Broken Colors

Nude with Texture. 12x16. $450.jpg

A warm grey wash of pigment and turpentine unlocks the white canvas, allowing the image locked in my head to escape. Touches of colors fade into the still fresh wash as I mark where shoulders will be. Another smudge of burnt sienna for her face & hair, hips, feet, and hands. So far, so good. Confident now, I open a conversation with my model.

The conversation builds a connection with her and I that is very important for mixing colors. The more enlightening the conversation, the richer the colors are. Which red in my box will do her justice, as I listen and trade ideas? I tend to look closer as I get to know who is posing for me.

Things like folds in a skirt cause problems for me because they seldom return to their same position after breaks. Sometimes they are better after a break and I spend time changing them. Doing nudes, I don’t have the folds to deal with. With nudes I have to think more about my brushwork. Too much brushwork for me takes away from the softness of a young lady, and I tend to prefer young ladies for my paintings. At the same time, too smooth a rendering of the nude is just not for me.

I like broken colors in my art. I can appreciate other artists' work for how they treat the nude. Some with rough, wild strokes showing passion, and others with tight renderings; all speak to me. Lately I have been pulling little color studies out and loosening them up with looser brush work. These little studies bring back conversations. One brought back the story of one model's journey of getting to America and learning English from classmates in her high school. Another color study reminded me how brave my models can be. One donated a kidney to her mother.

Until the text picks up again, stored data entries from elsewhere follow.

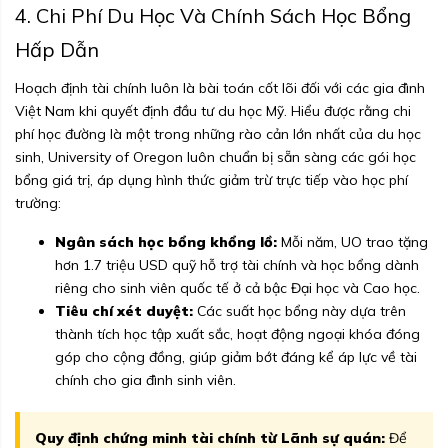
4. Chi Phí Du Học Và Chính Sách Học Bổng
Hấp Dẫn
Hoạch định tài chính luôn là bài toán cốt lõi đối với các gia đình
Việt Nam khi quyết định đầu tư du học Mỹ. Hiểu được rằng chi
phí học đường là một trong những rào cản lớn nhất của du học
sinh, University of Oregon luôn chuẩn bị sẵn sàng các gói học
bổng giá trị, áp dụng hình thức giảm trừ trực tiếp vào học phí
trường:
Ngân sách học bổng khổng lồ:
Mỗi năm, UO trao tặng
hơn 1.7 triệu USD quỹ hỗ trợ tài chính và học bổng dành
riêng cho sinh viên quốc tế ở cả bậc Đại học và Cao học.
Tiêu chí xét duyệt:
Các suất học bổng này dựa trên
thành tích học tập xuất sắc, hoạt động ngoại khóa đóng
góp cho cộng đồng, giúp giảm bớt đáng kể áp lực về tài
chính cho gia đình sinh viên.
Quy định chứng minh tài chính từ Lãnh sự quán:
Để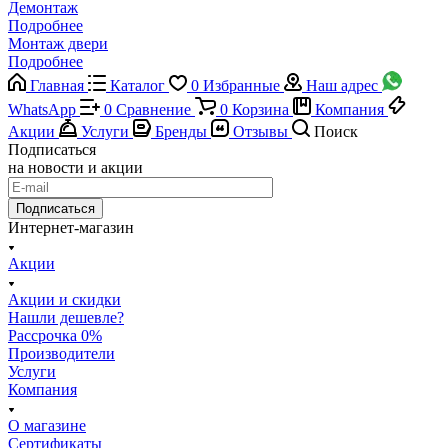
Демонтаж
Подробнее
Монтаж двери
Подробнее
Главная
Каталог
0
Избранные
Наш адрес
WhatsApp
0
Сравнение
0
Корзина
Компания
Акции
Услуги
Бренды
Отзывы
Поиск
Подписаться
на новости и акции
Подписаться
Интернет-магазин
Акции
Акции и скидки
Нашли дешевле?
Рассрочка 0%
Производители
Услуги
Компания
О магазине
Сертификаты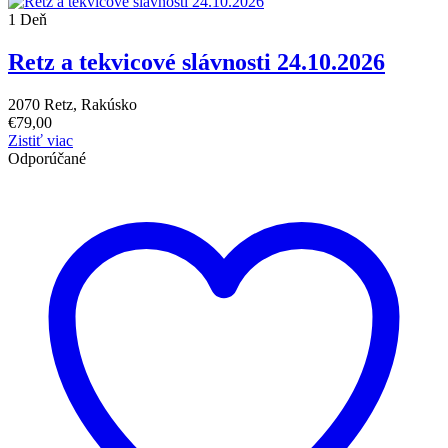
1 Deň
Retz a tekvicové slávnosti 24.10.2026
2070 Retz, Rakúsko
€
79,00
Zistiť viac
Odporúčané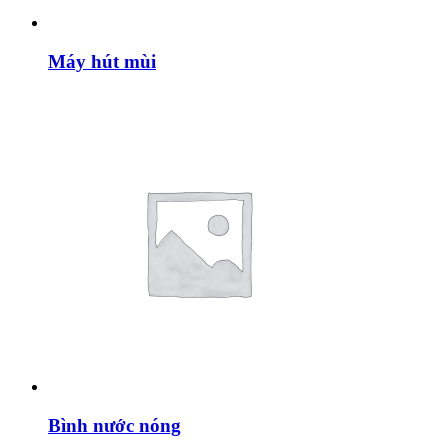
Máy hút mùi
Bình nước nóng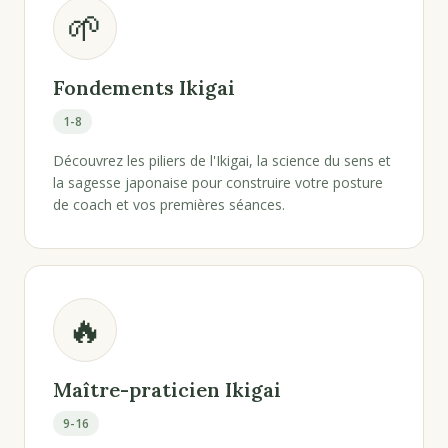
🌱
Fondements Ikigai
1-8
Découvrez les piliers de l'Ikigai, la science du sens et
la sagesse japonaise pour construire votre posture
de coach et vos premières séances.
🔥
Maître-praticien Ikigai
9-16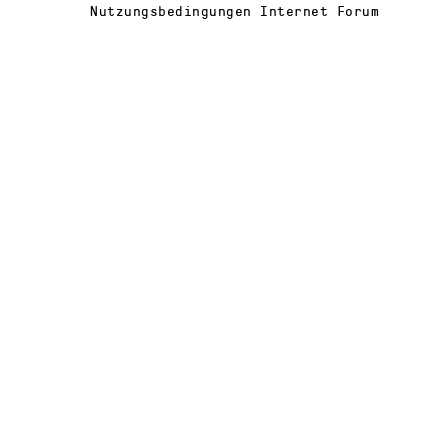
Nutzungsbedingungen Internet Forum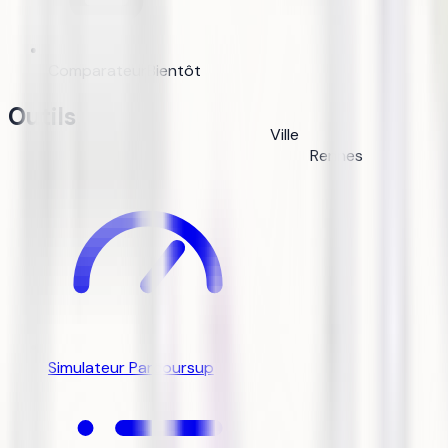
Comparateur
Bientôt
Outils
Ville
Rennes
Simulateur Parcoursup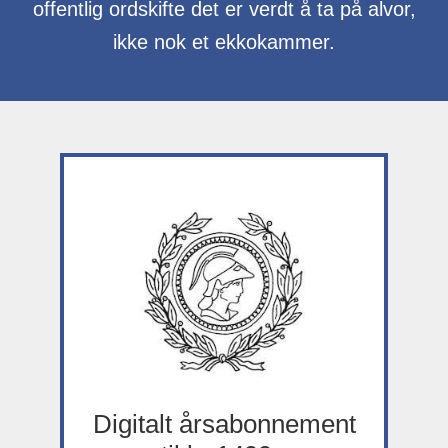
offentlig ordskifte det er verdt å ta på alvor,
ikke nok et ekkokammer.
Digitalt årsabonnement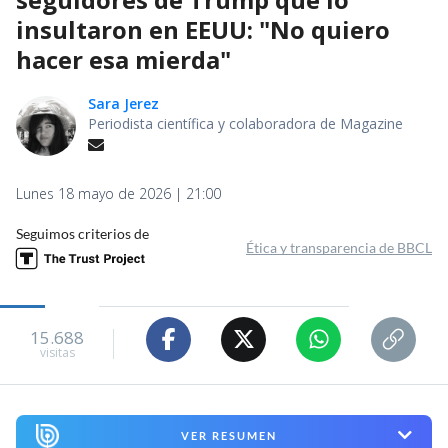
insultaron en EEUU: "No quiero
hacer esa mierda"
Sara Jerez
Periodista científica y colaboradora de Magazine
Lunes 18 mayo de 2026 | 21:00
Seguimos criterios de
Ética y transparencia de BBCL
15.688
visitas
VER RESUMEN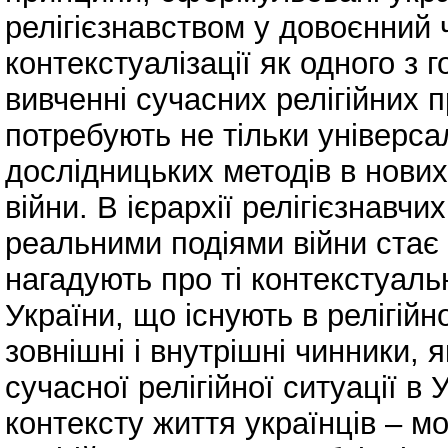
релігієзнавством у довоєнний 
контекстуалізації як одного з 
вивченні сучасних релігійних
потребують не тільки універсал
дослідницьких методів в нових
війни. В ієрархії релігієзнавч
реальними подіями війни стає
нагадують про ті контекстуаль
України, що існують в релігійн
зовнішні і внутрішні чинники, 
сучасної релігійної ситуації в У
контексту життя українців – м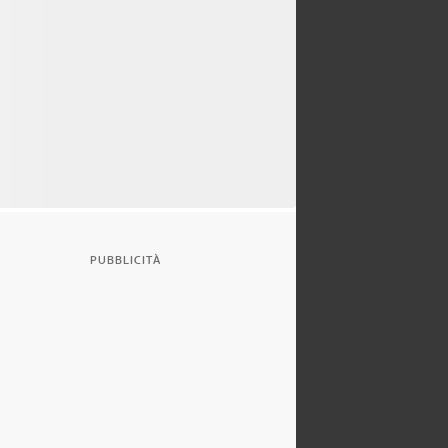
PUBBLICITÀ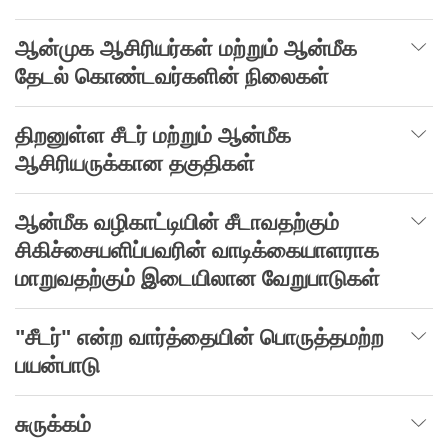
ஆன்முக ஆசிரியர்கள் மற்றும் ஆன்மீக
தேடல் கொண்டவர்களின் நிலைகள்
திறனுள்ள சீடர் மற்றும் ஆன்மீக
ஆசிரியருக்கான தகுதிகள்
ஆன்மீக வழிகாட்டியின் சீடாவதற்கும்
சிகிச்சையளிப்பவரின் வாடிக்கையாளராக
மாறுவதற்கும் இடையிலான வேறுபாடுகள்
"சீடர்" என்ற வார்த்தையின் பொருத்தமற்ற
பயன்பாடு
சுருக்கம்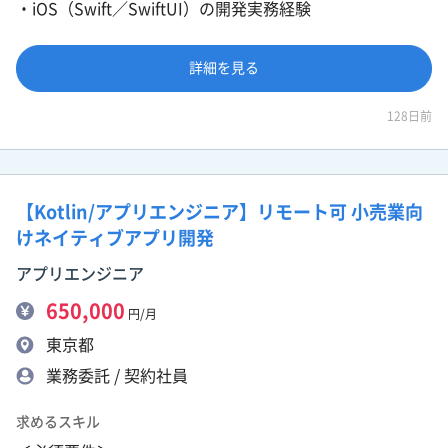
・iOS（Swift／SwiftUI）の開発実務経験
詳細を見る
128日前
【Kotlin/アプリエンジニア】リモート可 小売業向
けネイティブアプリ開発
アプリエンジニア
650,000
円/月
東京都
業務委託 / 契約社員
求めるスキル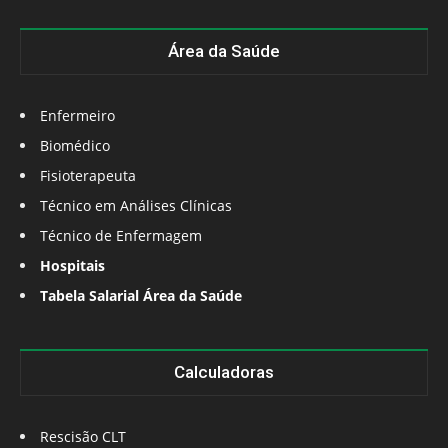
Área da Saúde
Enfermeiro
Biomédico
Fisioterapeuta
Técnico em Análises Clínicas
Técnico de Enfermagem
Hospitais
Tabela Salarial Área da Saúde
Calculadoras
Rescisão CLT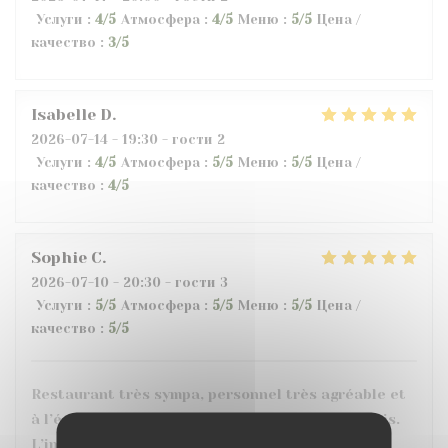
Услуги
:
4
/5
Атмосфера
:
4
/5
Меню
:
5
/5
Цена /
качество
:
3
/5
Isabelle
D
2026-07-14
- 19:30 - гости 2
Услуги
:
4
/5
Атмосфера
:
5
/5
Меню
:
5
/5
Цена /
качество
:
4
/5
Sophie
C
2026-07-10
- 20:30 - гости 3
Услуги
:
5
/5
Атмосфера
:
5
/5
Меню
:
5
/5
Цена /
качество
:
5
/5
Restaurant très sympa, personnel très agréable et
à l’écoute. Les plats sont très bons et bien servis.
L’intérieur est confortable avec le choix entre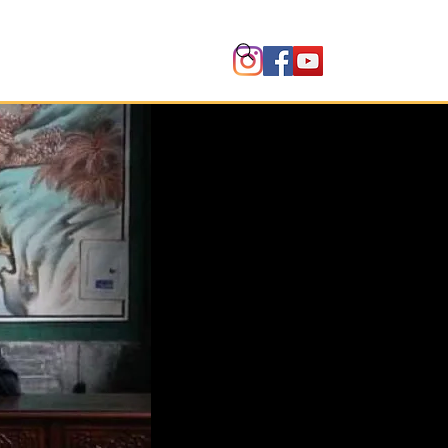
Instituto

Painting is a process of looking and learning. Sometimes it is looking inside myself and finding a new person. "Why a nude?” is a question I ask myself and the answer is always in the painting itself. A painting of a girl stepping out of a shower, or standing on a scale checking her weight, are simple daily reasons for being nude. Watching her figure form out of the running wash on the canvas, hearing about the model’s adventures, like stealing her way to America, are all there in my art, and me, through the painting process.

The Color That Became A Star

Bee hives 6x8 $250.jpg

Hunting for inspiration... what form will it come in I do not know. Light striking an old barn on a stormy day? A rooster in rich green grass? A beautiful model in the studio or simply seeing colors laid out on a palette? Some days inspiration finds us - other days we have to go hunting for it. Concepts stew in us, building slow over time, we feed them with values and lay them out in compositions. While we wait for them to mature, we do color studies and composition studies, or refine drawings. A dozen little color studies are always sitting around the studio reminding me there is a painting waiting in my head. Rushing a painting is not my thing, like a good bar of chocolate, I savor it.

Some paintings require the right reference, something we do not possess, in which case little studies are even more important. We never stop learning, we never stop understanding the world around us. Purple calls to us, wanting to be part of a painting of a summer storm and so we work it in. Colors, barely visible, wake up and call to us becoming the stars of a painting. Like a mystery movie, “who did it” is revealed when we finish. Greens and yellows star in a spring scene or a cherry blossom’s pink set off the new blue we wanted to try out. We plan and work out problems of composition only to have a color outperform our hard work on other aspects of a painting.